Il RUP che ha un legame parentale con il mandante del RTI aggiudicatario configura un’ipotesi di conflitto di interessi: è quanto evidenziato dall’ANAC, nella delib. n. 63/2023 dello scorso 8 febbraio.
Ed infatti, l’art. 42, comma 2, del Codice dei contratti pubblici (Decreto Legislativo n. 50/2016) richiama le ipotesi di astensione di cui all’art. 7 del DPR n. 62/2013 (Regolamento recante il Codice di comportamento dei dipendenti pubblici), il quale prevede che “Il dipendente si astiene dal partecipare all’adozione di decisioni o ad attività che possano coinvolgere interessi propri, ovvero di suoi parenti, affini entro il secondo grado, del coniuge o di conviventi.”
Sul punto vale la pena richiamare anche l’art. 6 del citato DPR n. 62/2013 secondo il quale “Fermi restando gli obblighi di trasparenza previsti da leggi o regolamenti, il dipendente, all’atto dell’assegnazione all’ufficio, informa per iscritto il dirigente dell’ufficio di tutti i rapporti, diretti o indiretti, di collaborazione con soggetti privati in qualunque modo retribuiti che lo stesso abbia o abbia avuto negli ultimi tre anni, precisando: a) se in prima persona, o suoi parenti o affini entro il secondo grado, il coniuge o il convivente abbiano ancora rapporti finanziari con il soggetto con cui ha avuto i predetti rapporti di collaborazione”.
Le citate norme vanno lette alla luce delle nozioni civilistiche di parentela e affinità, in quanto vi è una unitarietà di fondo dell’ordinamento giuridico che consente di utilizzare nozioni e principii in modo trasversale, in assenza di una espressa deroga di settore.
In tal senso, l’art. 77 del codice civile dispone che “La legge non riconosce il vincolo di parentela oltre il sesto grado, salvo che per alcuni effetti specialmente determinati”; mentre secondo l’art. 78 c.c. “L’affinità è il vincolo tra un coniuge e i parenti dell’altro coniuge”.
Il codice civile, dunque, non stabilisce un limite di carattere generale per il vincolo di affinità, a differenza del rapporto di parentela.

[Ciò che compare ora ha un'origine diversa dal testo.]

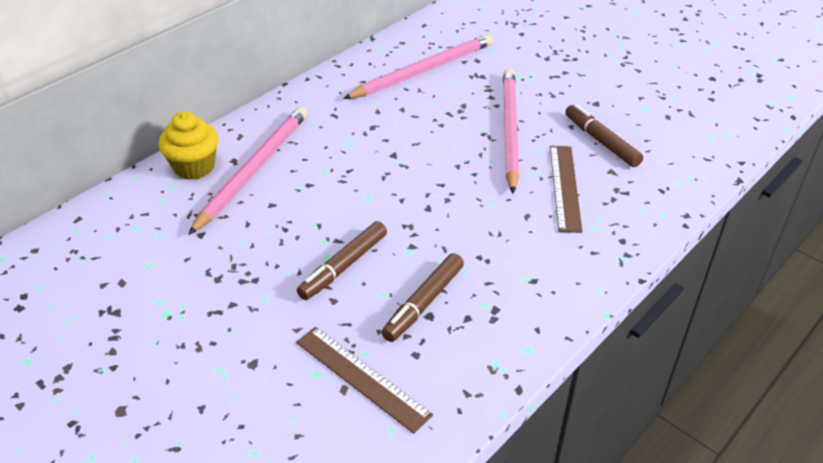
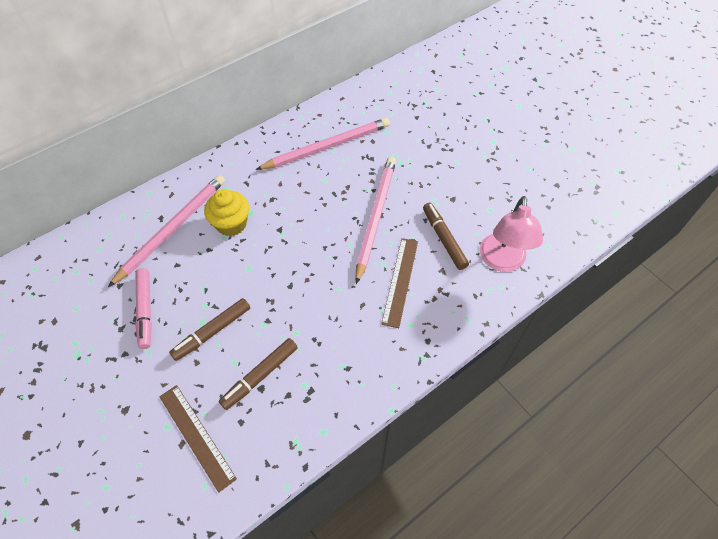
camera: 10 degrees right, 15 degrees up
(194, 167) = (130, 220): yellow cupcake -> yellow cupcake (231, 224)
(245, 255) = (145, 310): none -> pink marker
(679, 154) = (502, 261): none -> pink lamp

Chiarita la distinzione (tra affinità e parentela), si osserva che la formulazione letterale adottata dall’art. 7 del DPR n. 62/2013 – e richiamata dall’art. 42, comma 2 del Codice dei contratti pubblici – non lascia dubbi in ordine alla volontà di distinguere concettualmente la nozione di parentela da quella di affinità: l’utilizzo della virgola rafforza la distinzione, mentre se il legislatore avesse voluto accomunare le due nozioni avrebbe presumibilmente adottato la congiunzione “e” tra le due fattispecie o avrebbe espressamente circoscritto la nozione civilistica di parentela.
Pertanto, seppur è nota la prassi di alcune stazioni appaltanti di limitare la rilevanza della parentela, variamente al 2°, 3° o 4° grado (con ciò riflettendo una certa confusione applicativa), sulla base della esposta interpretazione letterale-sistematica delle norme di riferimento, l’ANAC ritiene che la nozione di parentela rilevante ai sensi dell’art. 42 del Codice dei contratti pubblici includa i parenti fino al 6° grado, conseguendone un obbligo dichiarativo, ove il legame sussista.
Pertanto, nel caso di specie, secondo l’Autorità, l’aggiudicazione dell’affidamento e la sua successiva esecuzione erano state condotte in violazione dell’art. 42 del Codice, con conseguente rimessione alla valutazione della stazione appaltante l’adozione delle opportune iniziative, anche di autotutela, da porre in essere (cfr. Linee Guida ANAC n. 15, par. 9 e delibera ANAC n. 273/2022).